Henry David Thoreau did not believe that technology would accomplish anything. In his time, the biggest technological boom was railroads, and things to travel on railroads, and things to make travel via railroad even faster. The 1840s were a long time ago. In Thoreau’s writings, one can certainly see that he would prefer a cabin in the woods to anything else; he was an isolationist. He never even married. It’s the year 2008 now, and I happen to own a cabin in the woods. It’s backed up by a lake and has thick woods separating it from the lot next door. It’s up in the Pocono mountains – a little bit of solitude and escape only two hours away. And I’m not married,…nor am I an isolationist, nor do I believe it possible. And yet I feel comfortable being alone up there. But there’s no denying the influx of technology even there. We have to have electricity. So the cabin is wired. We have to be warm and we have to cook, so we have a big ol’ propane tank outside. And of course, there’s a community center that’s got a high-speed WAN (that’s “wide-area network” – or just plain Internet). But even in this fast-paced, un-Thoreau society, I feel at peace up there.
That’s my idea of isolation (I don’t use the internet up there). The benefits of advancing technology are undeniable. The downsides, though, seem to evade our grasp. How many child nutrition specialists have been on Fox and Friends, or in Parents magazine, scaring the general public into strictly regulating their children’s diets and forcing them to exercise because of their hitherto unrestricted access to video games, computers, and generally physically unfit activities? How many preteen girls have been abducted through stupidity using the Internet? How many people need to be in fatal car accidents – hybrid or not - because they’re texting while driving?

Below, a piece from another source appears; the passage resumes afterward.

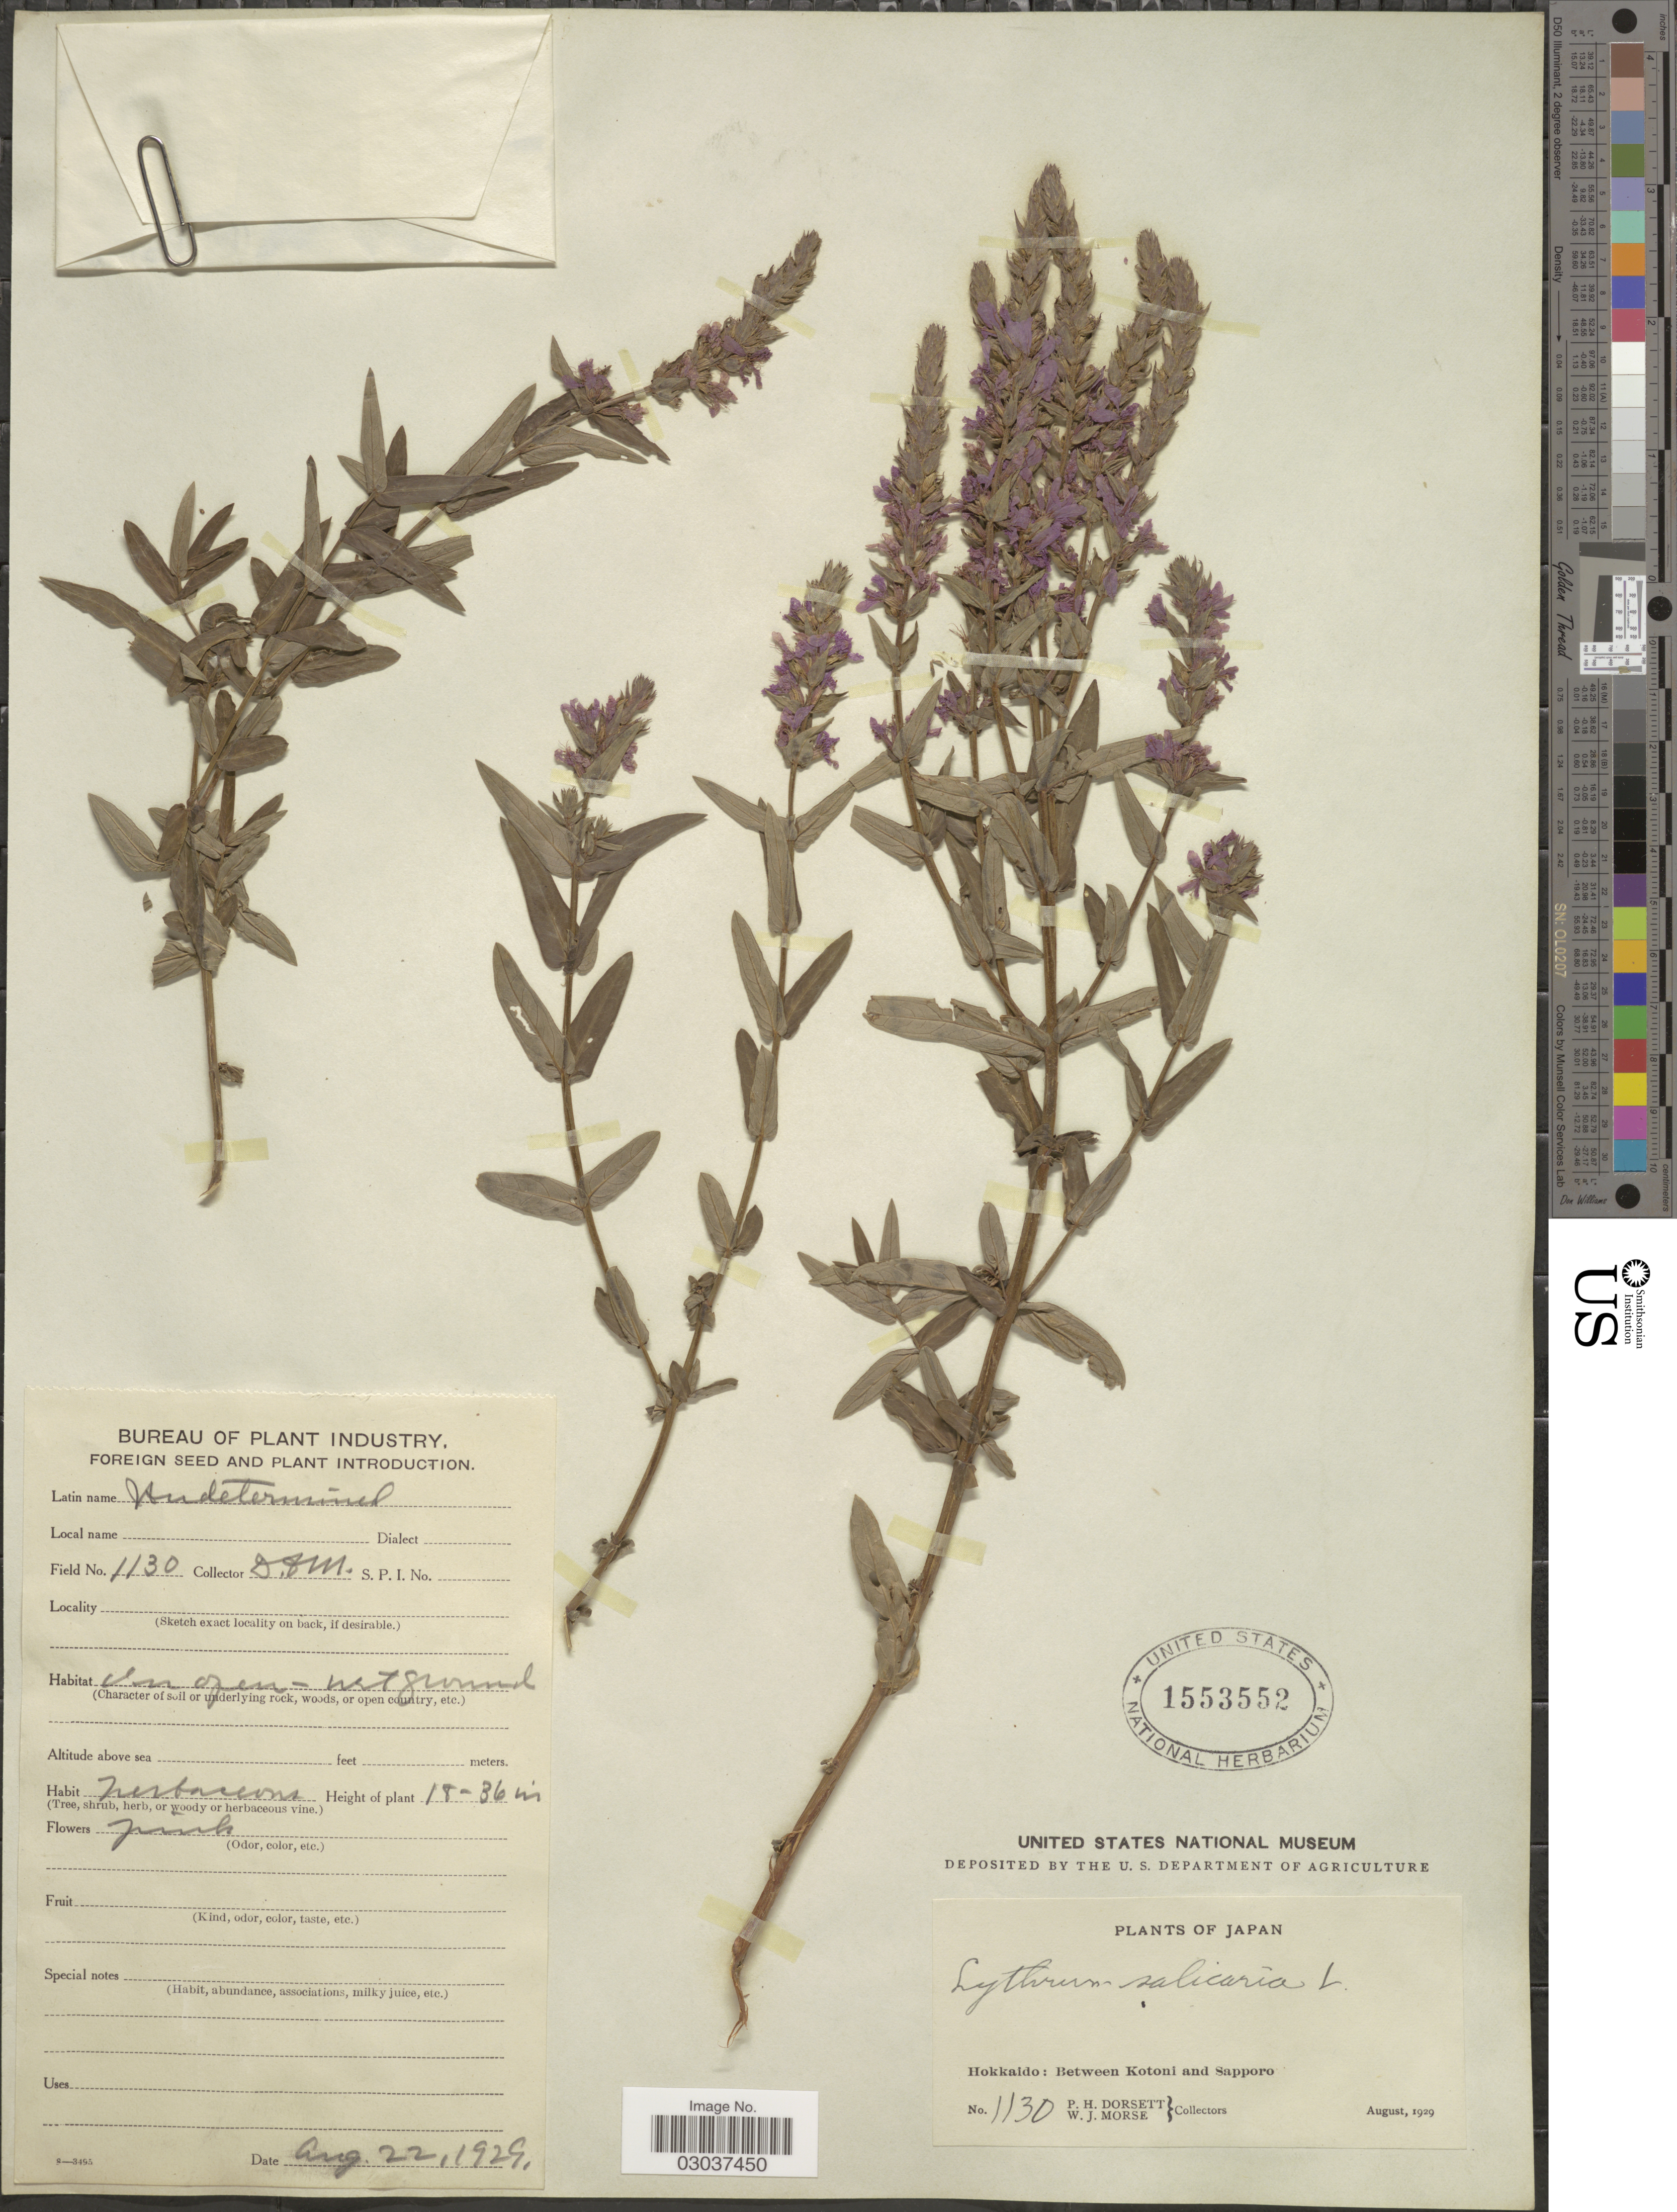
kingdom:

A lot of crotchety old “experts” will probably have you believe that all this technological invasion of our otherwise bland lifestyles is a terrible thing that is corrupting modern society. Unfortunately for them, they fail to realize that modern society is shaped by technology such as this, not corrupted by it. Take it all away – and what are we left with? Would it be a society like the isolationist, contemplative one that Thoreau imagined? Or would we find that our dependence on modern entities is more than skin-deep?